3
votes

Google has recently made great progress with their speech recognition software, which is used in several open source products, e.g. Chromium Web Speech and Android Handsfree texting. I would like to use their speech recognition as part of my server stack, however I can't find much about it.

Is the text recognition software available as a library or package? Or alternatively, can I call chromium from another program to transcribe some audio file to text?

2
I think these answers may be outdated, Google has started to making some parts public early 2013.Jeroen Ooms
got a link? It would be helpful.Michael Levy
E.g. bgr.com/2013/01/14/google-chrome-speech-recognition-api-291569 and dvcs.w3.org/hg/speech-api/raw-file/tip/…. But this is about interfacing in Chrome, I can't find it as a standalone library.Jeroen Ooms

2 Answers

1
votes

The Web Speech API's are designed only to be used in the context of either Chrome or Android. There is a lot of work that goes on in the client so there is no public server to server API that would just take an audio file and process it.

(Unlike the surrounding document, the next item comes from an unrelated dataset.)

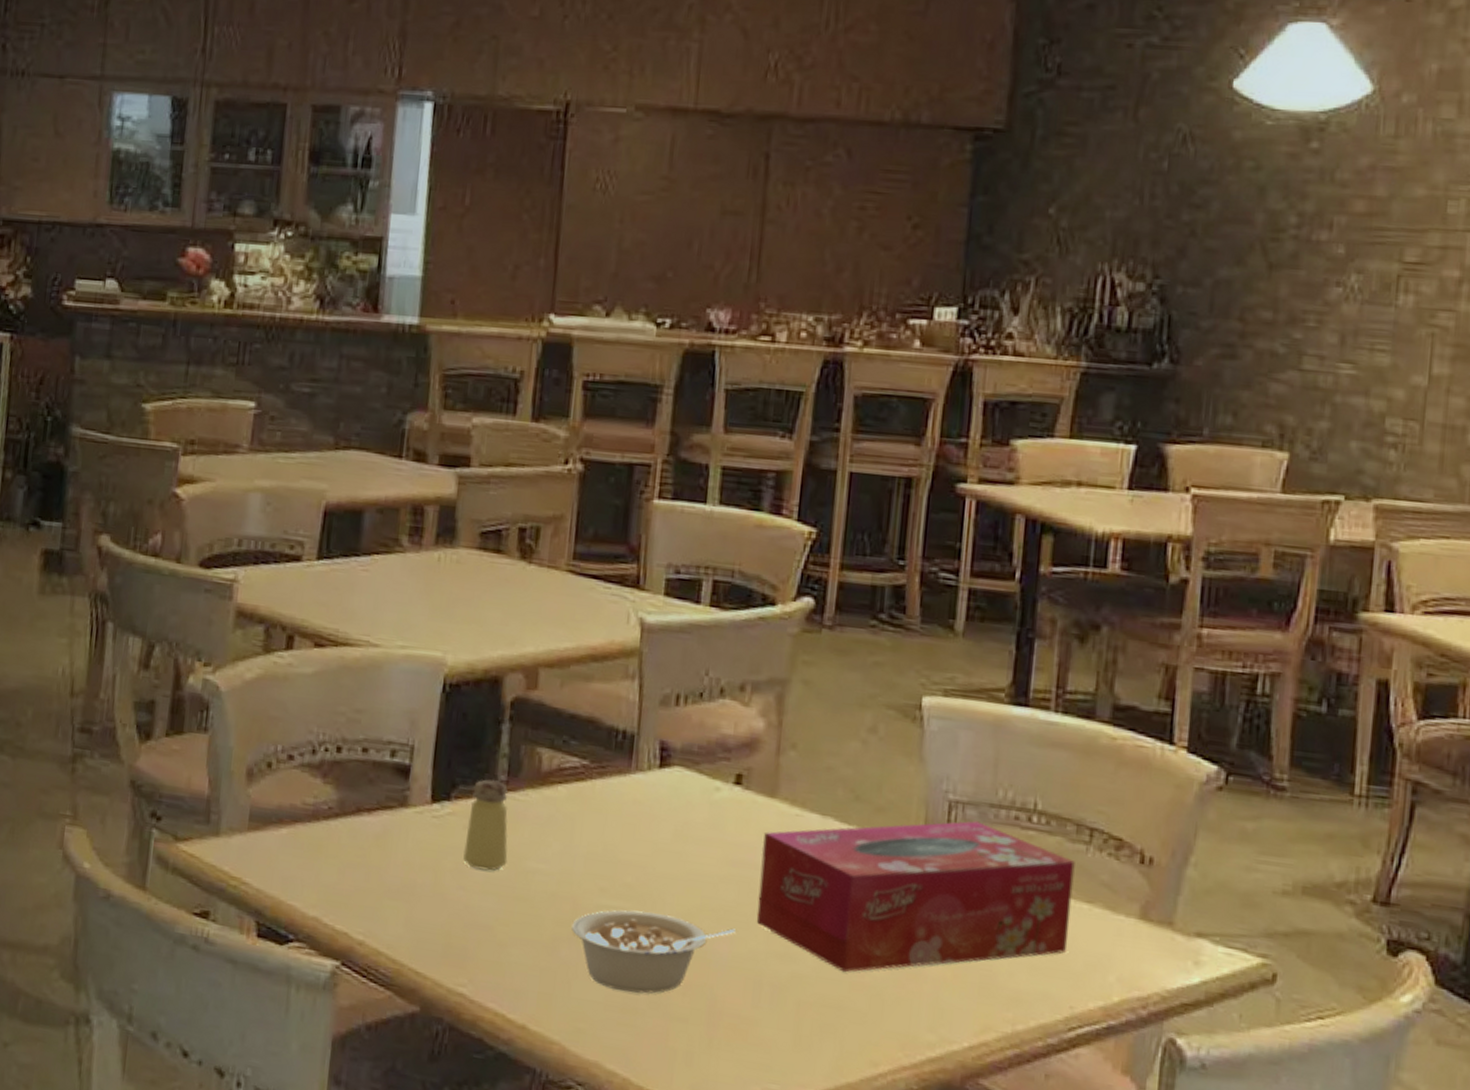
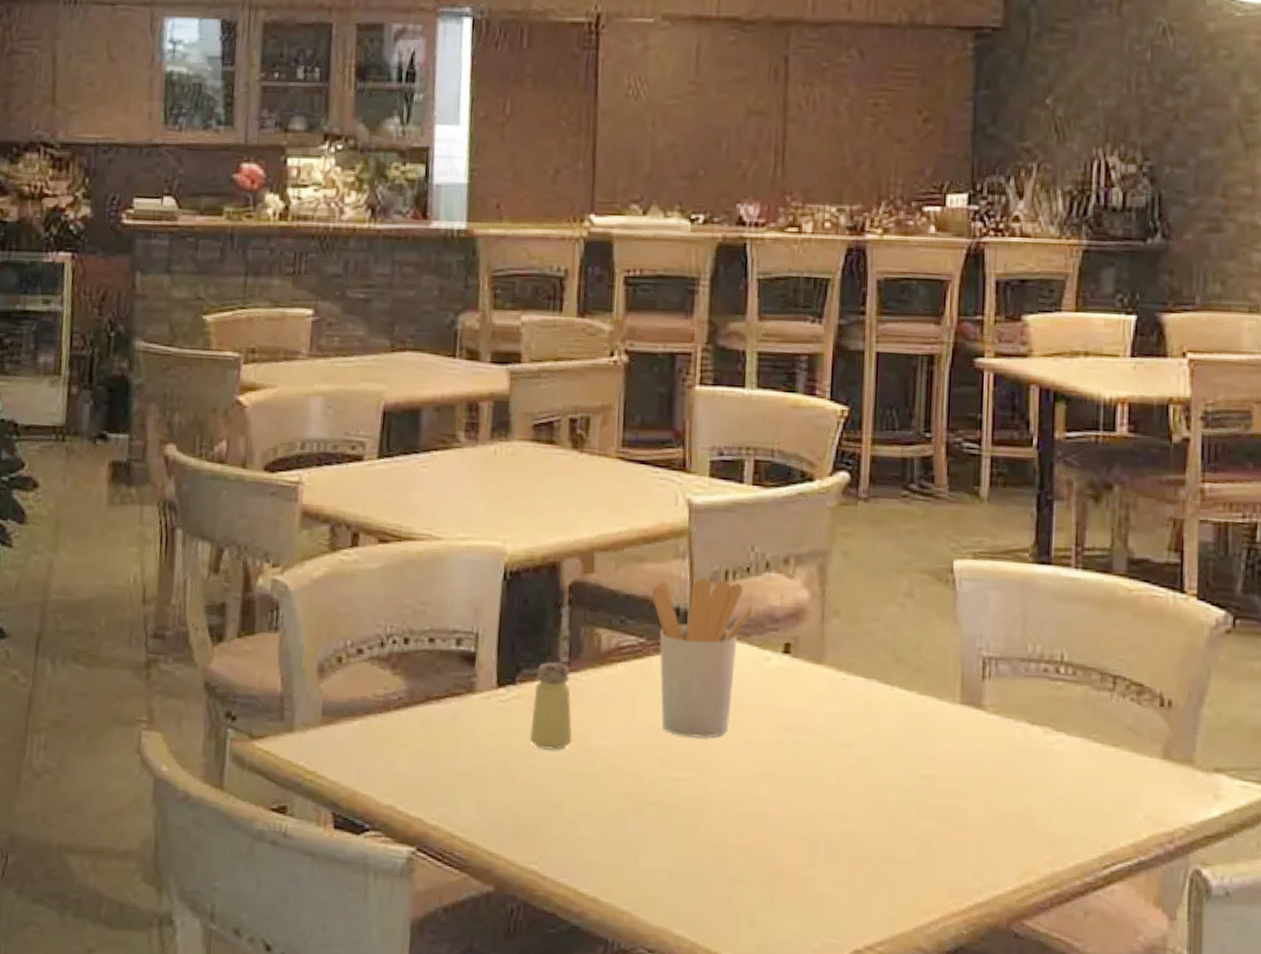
legume: present [571,910,735,994] -> none [636,780,791,860]
utensil holder: none [597,700,706,868] -> present [651,578,754,738]
tissue box: present [756,821,1075,973] -> none [809,675,1101,827]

If you search github you find tools such as https://gist.github.com/alotaiba/1730160 but I am pretty certain that this method of access is 100% not supported, endorsed or confirmed to keep working.

1
votes

The method previously stated at https://gist.github.com/alotaiba/1730160 does work for me. I use it on a daily basis in my home automation programs. I use a python script to capture audio and determine what is useful audio or just noise, then it sends the little audio snippet to google and returns the text all under a second!! I have successfully integrated it into my programs and if you google around you will find even more people that have as well!